抜粋本文:

----

2009年07月30日 | 中将姫伝説を訪ねて
橋本市は紀ノ川の上流、和歌山県の北東端に位置し、東は奈良県五条市と接し交通の重要地点として栄えたところである。

橋本市の紀ノ川南岸、奈良県に隣接した恋野地区の地名は、中将姫伝説から生まれたと伝えられている。中将姫は奈良時代の権力者のひとり、右大臣藤原豊成の娘として生まれたが、5歳の時母を亡くした。豊成は後妻に照夜と言う女性を迎えたが、 中将姫は成長するにつれ容姿端麗、英知にも富み何事にも優れた女性になった。継母の照夜はこうした中将姫に嫉妬し、憎むようになった。その嫉妬心がますます強まり命をも狙われそうになり、姫は恋野の雲雀(ひばり)山に逃れ、仏に仕えて住むようになったという。
 だが、奈良の都や亡き母を思う心は募るばかりで「母恋し 恋しの野辺や…」と中将姫が詠んだ歌から恋野の地名が生まれた。中将姫は後に奈良・当麻寺に移り、ハスの茎の糸で曼荼羅(まんだら)を織り、その後成仏したと伝えられている。

 恋野の里にはこの中将姫にまつわる伝説の旧跡が数多くある。

中将倉
中将倉は姫が身を隠していた洞窟。父の豊成がこの里へ狩りに来て、この洞窟で一心に読経するやつれた女性に出合った。初めはお互いに父娘とわからなかったが、そのうち姫が気づき涙を浮かべ父のふところに飛び込んだと伝えられている。

中将の森
中将の森は中将姫が観音様を祀ったところといわれている。

観音堂姿見の池
中将の森には中将姫が姿を映したといわれる「姿見の池」や恋野の里の繁栄を祈り別れを惜しんだといわれる観音堂がある。

糸の懸橋
 このほか姫の命を救うため姫は昨年亡くなったと報告したことにちなむ去年川(こぞがわ)、姫がこの橋にかけた糸の懸橋、亡き母を思って通ってきた峠の三本松の布経(ぬのへ)の松、などの旧跡がある。

----

提示資料:
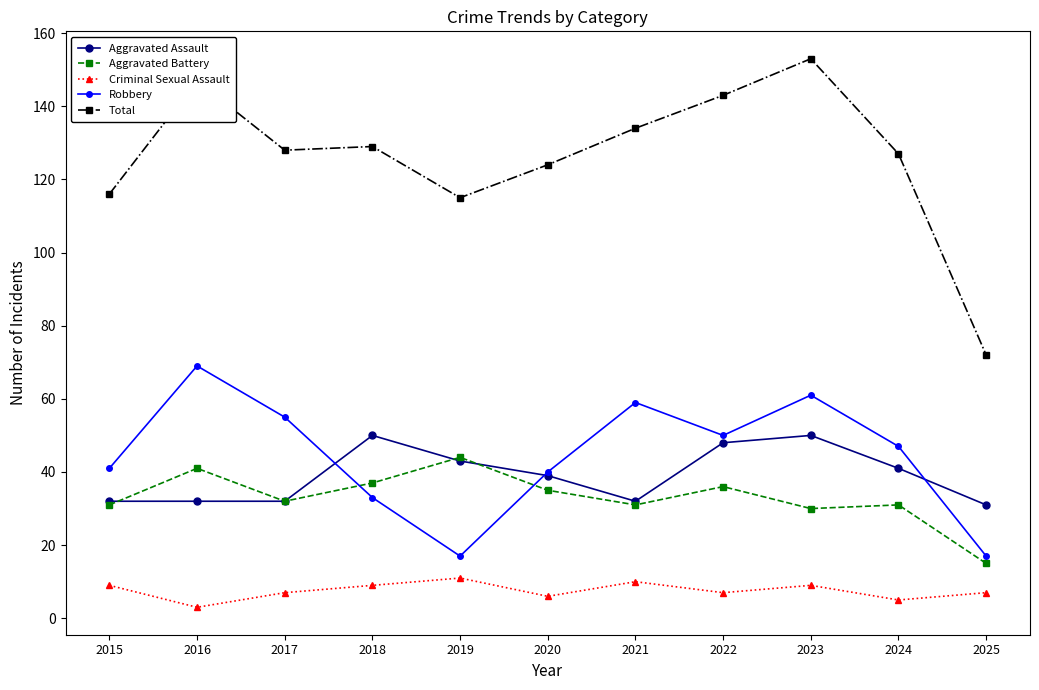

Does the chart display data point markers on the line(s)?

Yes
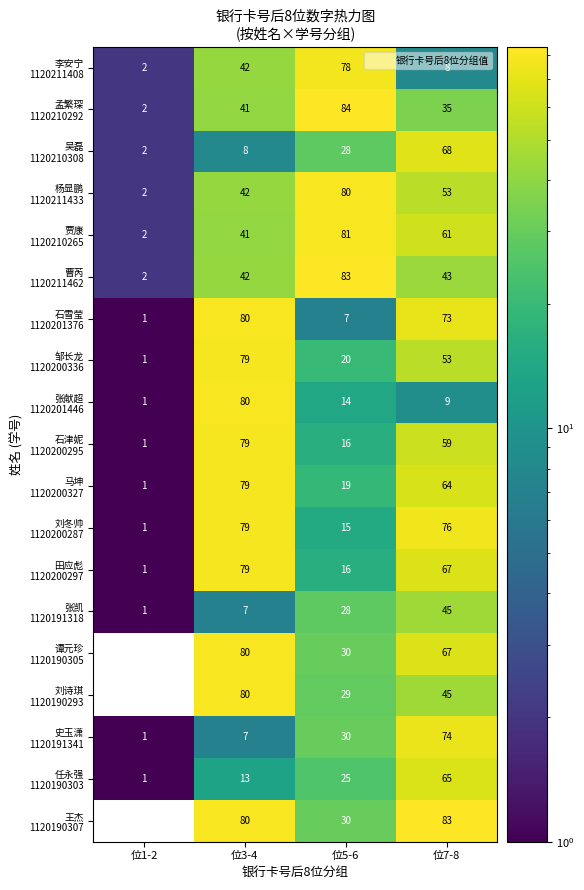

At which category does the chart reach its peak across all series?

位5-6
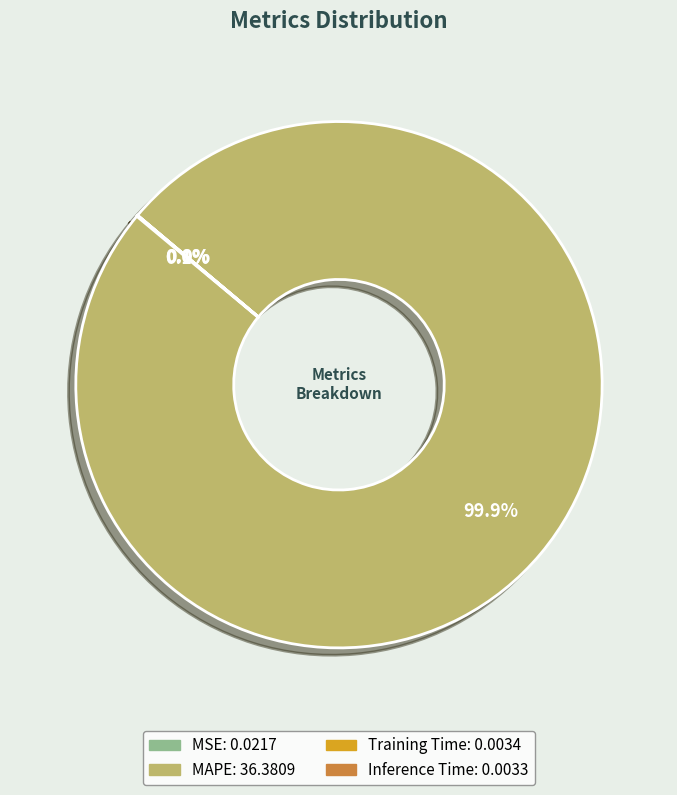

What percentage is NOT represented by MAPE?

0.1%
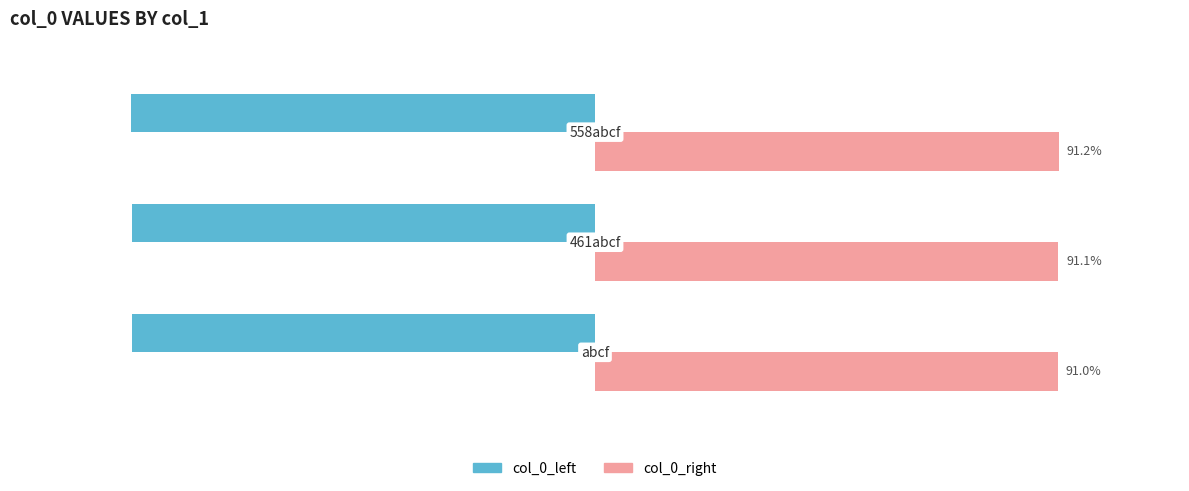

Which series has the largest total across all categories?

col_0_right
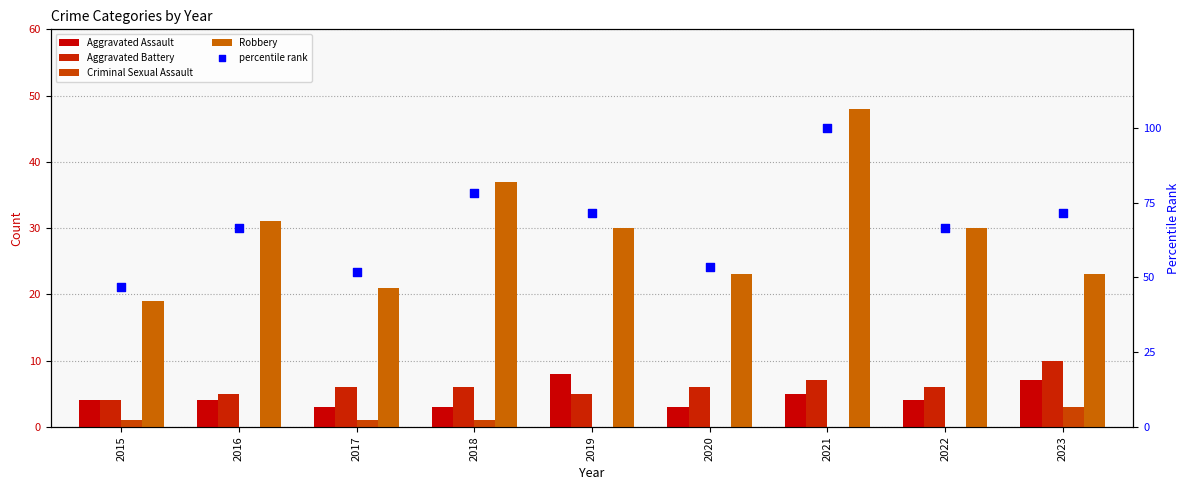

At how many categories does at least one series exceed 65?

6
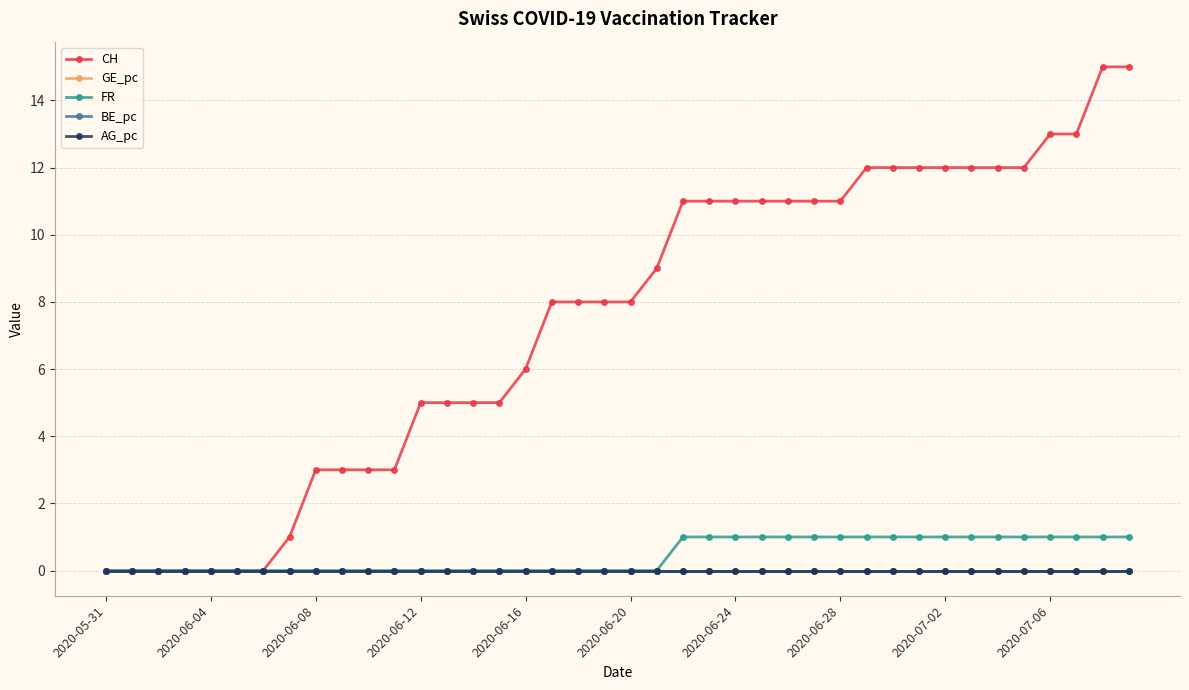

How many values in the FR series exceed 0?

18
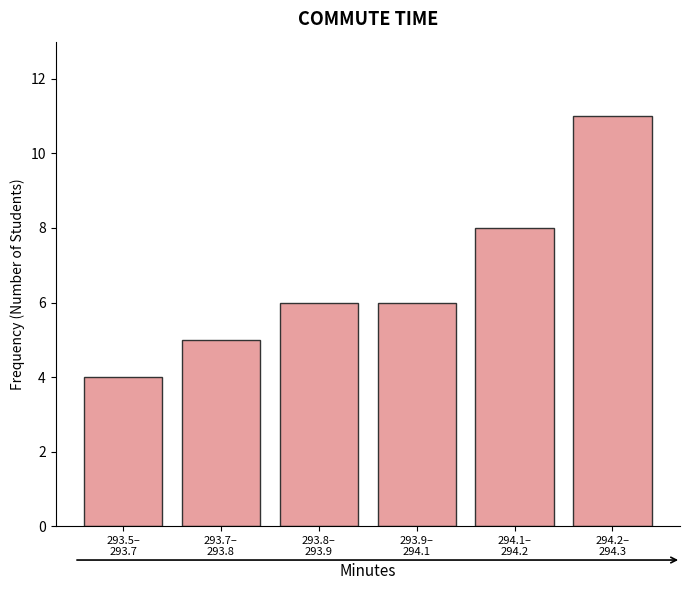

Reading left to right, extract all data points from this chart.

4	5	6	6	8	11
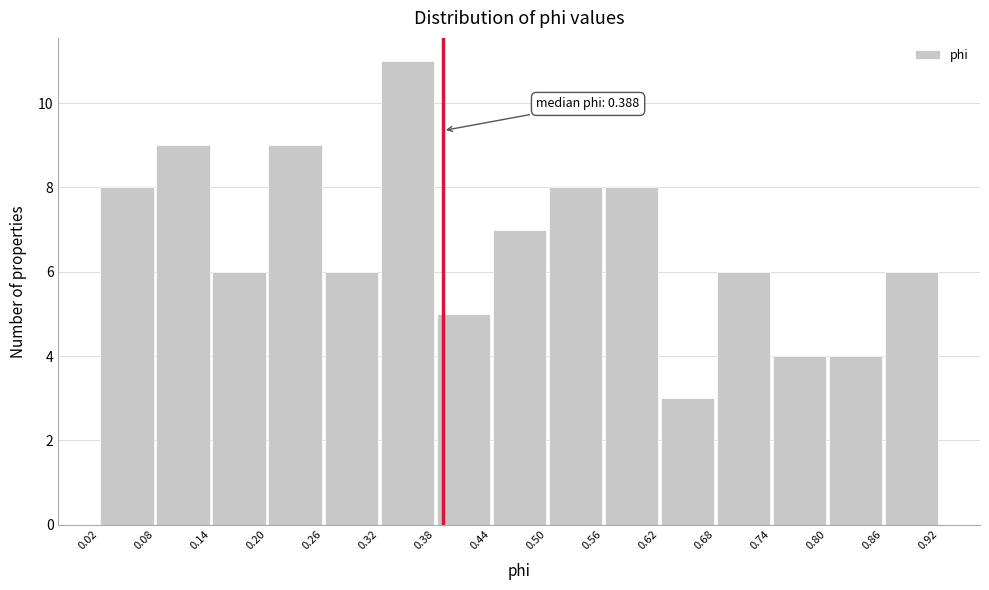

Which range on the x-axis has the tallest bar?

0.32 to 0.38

----

作業指示 1:
本文によると、中将姫は当麻寺に移った後、何の糸で何を織ったと伝えられていますか。
作業指示 2:
本文のうち、「2009年07月30日 | 中将姫伝説を訪ねて」から「中将の森は中将姫が観音様を祀ったところといわれている。」までをすべて、一字一句違えずに書き写しなさい。

模範解答 1:
ハスの茎の糸で曼荼羅を織ったと伝えられています。

模範解答 2:
2009年07月30日 | 中将姫伝説を訪ねて
橋本市は紀ノ川の上流、和歌山県の北東端に位置し、東は奈良県五条市と接し交通の重要地点として栄えたところである。

橋本市の紀ノ川南岸、奈良県に隣接した恋野地区の地名は、中将姫伝説から生まれたと伝えられている。中将姫は奈良時代の権力者のひとり、右大臣藤原豊成の娘として生まれたが、5歳の時母を亡くした。豊成は後妻に照夜と言う女性を迎えたが、 中将姫は成長するにつれ容姿端麗、英知にも富み何事にも優れた女性になった。継母の照夜はこうした中将姫に嫉妬し、憎むようになった。その嫉妬心がますます強まり命をも狙われそうになり、姫は恋野の雲雀(ひばり)山に逃れ、仏に仕えて住むようになったという。
 だが、奈良の都や亡き母を思う心は募るばかりで「母恋し 恋しの野辺や…」と中将姫が詠んだ歌から恋野の地名が生まれた。中将姫は後に奈良・当麻寺に移り、ハスの茎の糸で曼荼羅(まんだら)を織り、その後成仏したと伝えられている。

 恋野の里にはこの中将姫にまつわる伝説の旧跡が数多くある。

中将倉
中将倉は姫が身を隠していた洞窟。父の豊成がこの里へ狩りに来て、この洞窟で一心に読経するやつれた女性に出合った。初めはお互いに父娘とわからなかったが、そのうち姫が気づき涙を浮かべ父のふところに飛び込んだと伝えられている。

中将の森
中将の森は中将姫が観音様を祀ったところといわれている。